Nein, auf gar keinen Fall. Wir sind Archäologen, wir greifen nicht in die Geschichte ein, vielmehr sind wir Entdecker.
Was gehört neben der Literatur zu Ihrem Forschungsgebiet?
Ich würde sagen, man kann in allen Sparten der Kunst fündig werden, in der Bildenden wie in der Darstellenden, aber auch in der Angewandten. Vor kurzem erst wurde das Markenzeichen einer Fastfoodkette an der Fassade einer gotischen Kirche entdeckt, in der Form von den Fenstern. Das war natürlich eine sensationelle Entdeckung!
Aber wenn Sie nicht eingreifend tätig sind, bleibt doch alles beim Alten, wie man so schön sagt. Wie nehmen die Verbraucher überhaupt Kenntnis von den neu entdeckten Werbungen?
Das ist sehr einfach. Ads are what we declare it! Bei einer derartig neuen Methode wie dieser ist die Empfänglichkeit der Konsumenten so hoch, dass Bilder dieser Kirche, um bei dem Beispiel zu bleiben, einfach mehrmals neben dem zu bewerbenden Logo platziert werden müssen. Dafür greifen wir natürlich auf die alten Printmedien zurück oder auf das Internet. Es reicht auch aus, und das finde ich sensationell, den Namen der Kirche im Radio kurz vor oder nach einem kleinen Werbeclip der Kette zu platzieren.

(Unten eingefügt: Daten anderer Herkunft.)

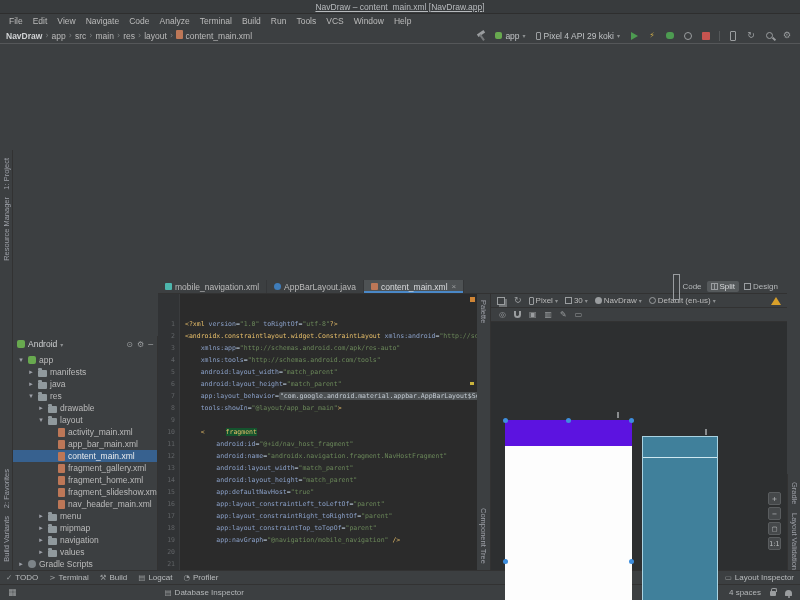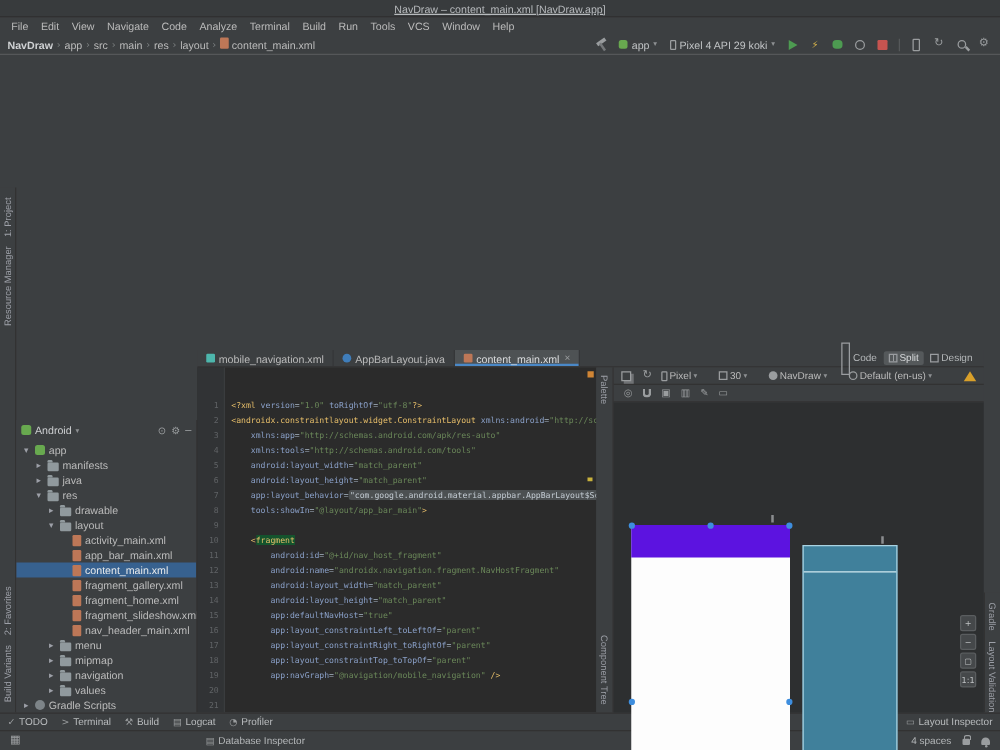--- a/index.html
+++ b/index.html
@@ -430,7 +430,7 @@
           <div class="design-toolbar">
             <span class="i-layers"></span>
             <span class="i-sync glyph">↻</span>
-            <span id="designDropdowns" style="display:flex;gap:17px;">
+            <span id="designDropdowns" style="display:flex;gap:7px;">
                 <span class="dd">
                   <span class="ddi ddi-device"></span>
                   <span>Pixel</span>

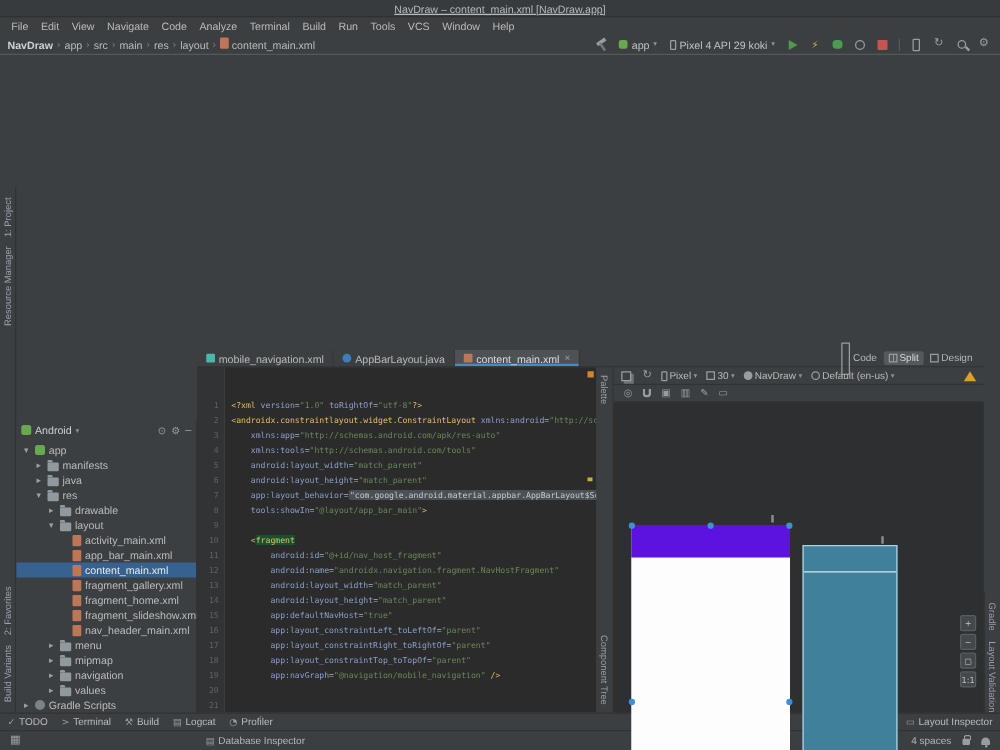--- a/index.html
+++ b/index.html
@@ -87,7 +87,7 @@
   .tk-v{color:#6a8759;}
   .tk-p{color:#a9b7c6;}
   .tk-f{background:#4c5052;color:#c3cbd3;border-radius:2px;padding:0 1px;}
-  .tk-h{background:#14532d;color:#e8bf6a;}
+  .tk-h{background:#14532d;color:#e8bf6a;margin-left:21px;}
   .mark-orange{position:absolute;right:2px;top:3px;width:5px;height:5px;background:#d08535;}
   .mark-yellow{position:absolute;right:3px;top:88px;width:4px;height:3px;background:#c9b23c;}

Es ist wirklich verblüffend.
Die schwierigere Arbeit ist ganz klar die archäologische, die Herstellung von Zusammenhängen.

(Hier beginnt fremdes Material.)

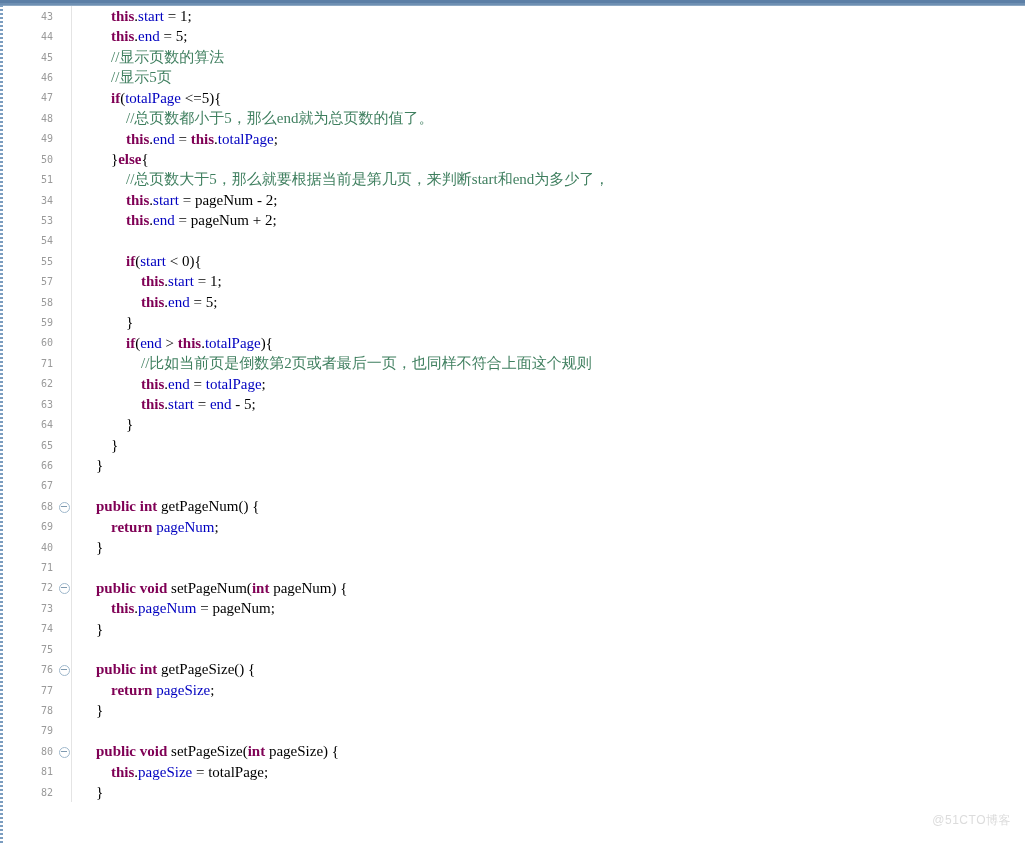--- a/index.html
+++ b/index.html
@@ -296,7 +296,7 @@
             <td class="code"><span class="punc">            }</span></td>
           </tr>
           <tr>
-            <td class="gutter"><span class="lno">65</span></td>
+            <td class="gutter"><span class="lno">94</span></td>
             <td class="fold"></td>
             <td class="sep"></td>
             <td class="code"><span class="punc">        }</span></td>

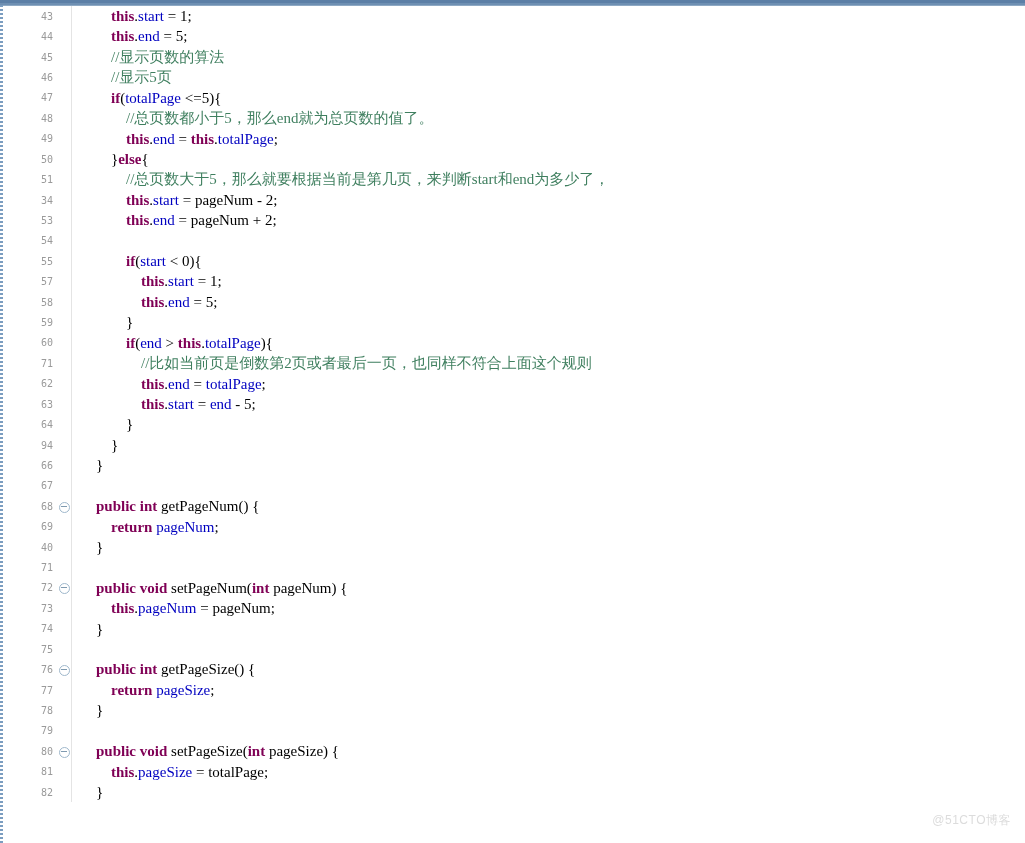--- a/index.html
+++ b/index.html
@@ -395,7 +395,7 @@
             <td class="gutter"><span class="lno">81</span></td>
             <td class="fold"></td>
             <td class="sep"></td>
-            <td class="code"><span class="plain">        </span><span class="kw">this</span><span class="punc">.</span><span class="fld">pageSize</span><span class="punc"> = totalPage;</span></td>
+            <td class="code"><span class="plain">        </span><span class="kw">this</span><span class="punc">.</span><span class="fld">pageSize</span><span class="punc"> = pageSize;</span></td>
           </tr>
           <tr>
             <td class="gutter"><span class="lno">82</span></td>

Was gibt es für weitere Forschungsbereiche?
Unser Fokus liegt vor allem auf der älteren Materie. Alles, was vor unserer Werbung, wie wir sie heute kennen, entstanden ist, ist interessant. Natürlich handelt es sich meistens um kulturelle Erzeugnisse und Überlieferungen, die erhalten geblieben sind. Mode auch. Oder wie gesagt Architektur. Die Natur wird ja schon seit Längerem vereinnahmt, ich sage nur, Wasserfälle, Erfrischungsgetränke, Duschbäder, darauf springt heutzutage niemand mehr an. Dennoch ist auch in der Natur noch ein großes Potential vorhanden. Davon bin ich überzeugt, weil unsere Vorgehensweise natürlich auch eine ganz andere ist. Wir graben tiefer. Neben diesen beiden substanziellen Bereichen Kultur und Natur, möchte ich noch den Bereich der Werbung und der Reklame nennen.

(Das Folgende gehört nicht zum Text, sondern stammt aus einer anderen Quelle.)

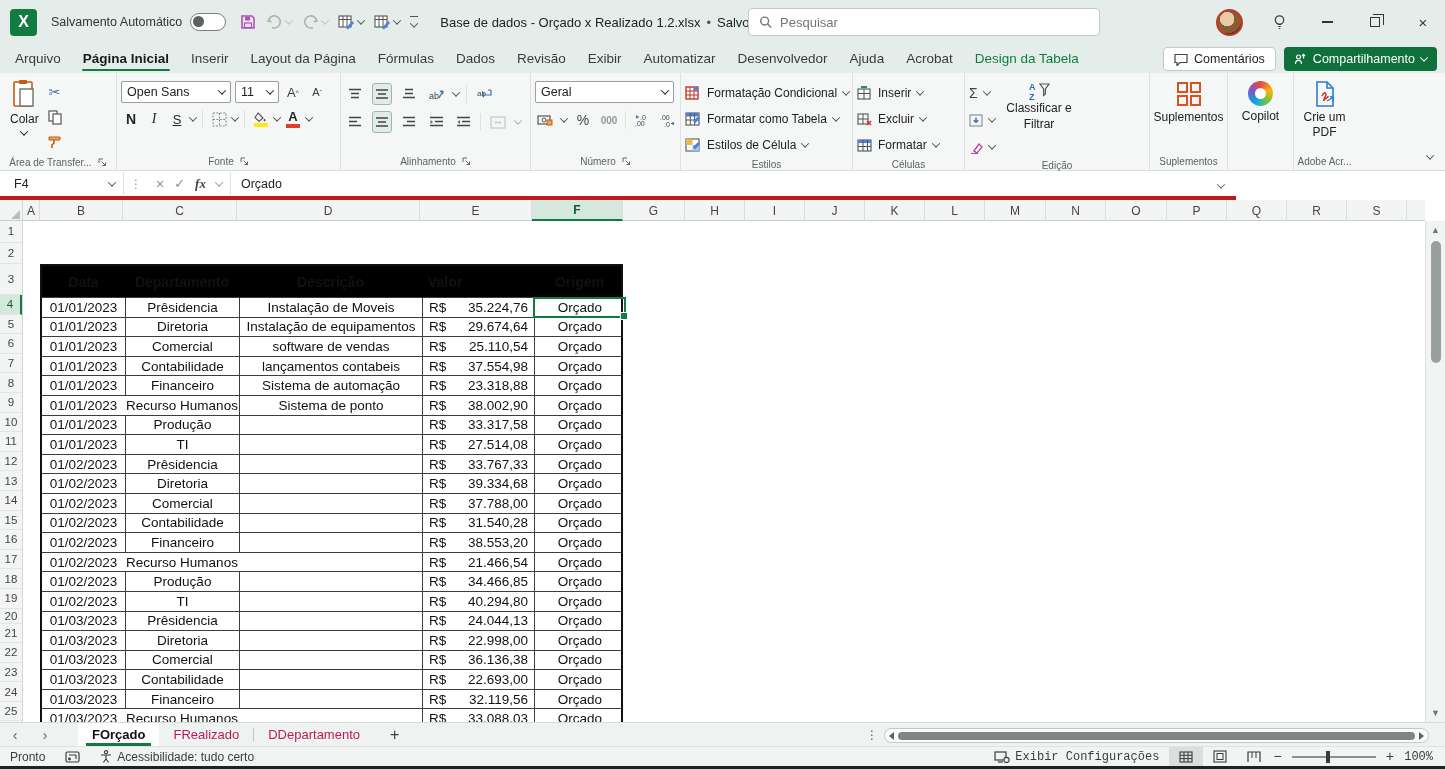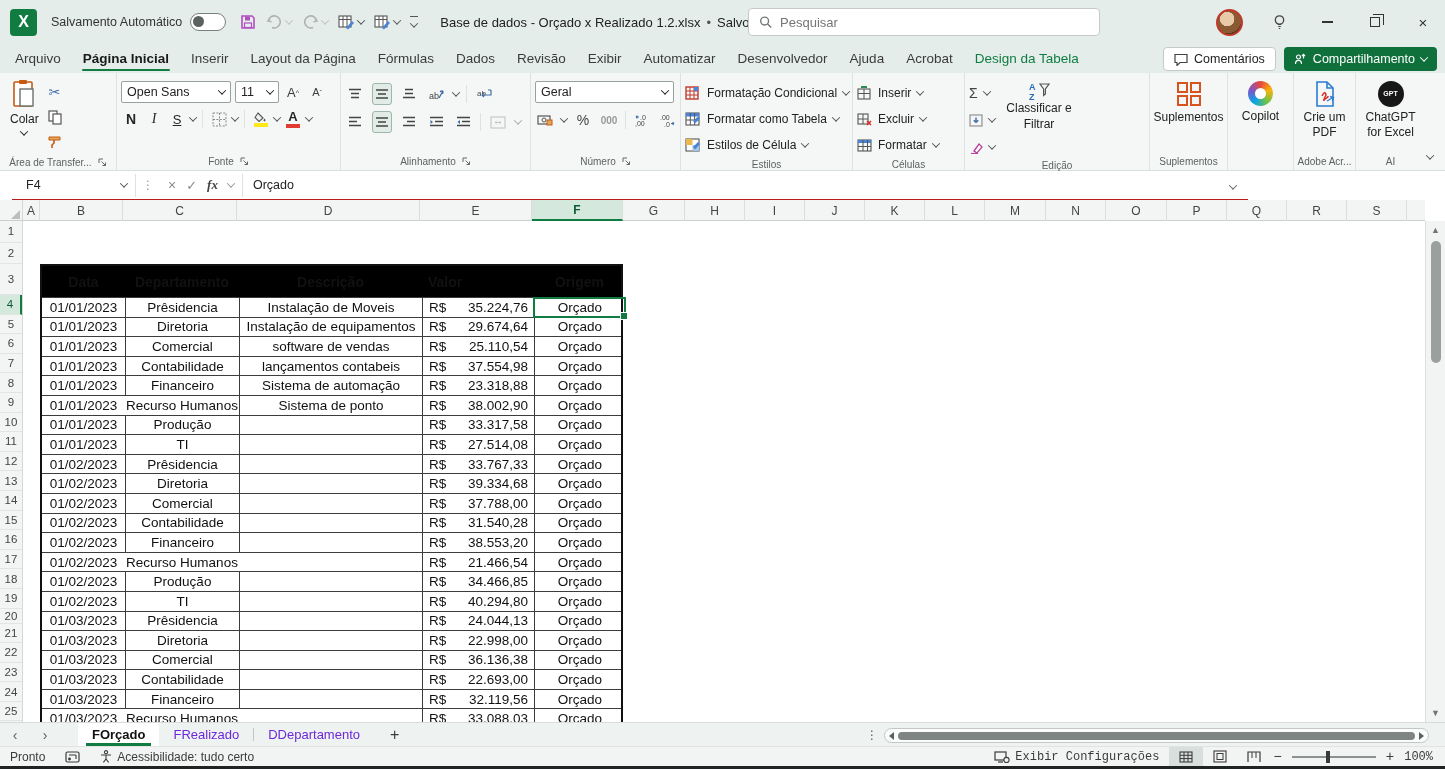--- a/index.html
+++ b/index.html
@@ -616,17 +616,6 @@
         </div>
     </div>
 
-    <div class="rgroup" style="width:70px;">
-      <div class="rg-body" style="justify-content:center;">
-        <div class="bigbtn">
-          <span class="gpt-circle">GPT</span>
-          <span style="white-space:pre-line;width:58px;">ChatGPT for Excel</span>
-        </div>
-      </div>
-      <div class="rg-label">
-          <span>AI</span>
-        </div>
-    </div>
 
     <span class="ribbon-collapse"><i class="chev"></i></span>
   </div>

Den Bereich der Werbung und der Reklame?
Genau, die Werbung an sich birgt als abgeschlossenes Moment ein ungeheures Potential, obschon es paradox klingen mag. Nur zum Beispiel: es liegt ja in der Natur der Sache, dass Printwerbung, Werbung auf Papier, mit bestimmten Farben auf bestimmtem Papier hergestellt wird. Schon auf zweiter Ebene können wir hier also eine potentielle Werbung für die jeweilige Farbe oder das jeweilige Papier finden, das ist jetzt ein ganz einfaches Beispiel. Vielleicht ist aber der jeweilige Farbton wieder in Zusammenhang mit einem bestimmten Unternehmen zu bringen. Oder was den Text betrifft: wir können den jeweiligen Slogan möglicherweise mit einem Lied in Verbindung bringen, in dessen Songtext sich ein Hinweis auf ein bestimmtes Produkt verbirgt, oder in dessen Musikclip die Sängerin ihre Haare auf eine Weise trägt, die wiederum mit einem Produkt x in Verbindung gebracht werden kann und so weiter.
Das klingt ja schier unendlich!
Ja das stimmt. Ich bin auch der Auffassung, dass das größte und auch das komplexeste Aufkommen an noch nicht entdeckter Werbung in der Werbung an sich liegt. Und es handelt sich um Werbung, die um ein Weites wirkungsvoller ist, als alles was wir bis jetzt an Werbung kennen.
Es wird einige Jahre dauern, bis alles erforscht ist. Hier wartet viel Arbeit auf uns. Aber genau das ist unser Auftrag, unser Wirkungsbereich. Darin besteht die Funktion von uns Archäologen.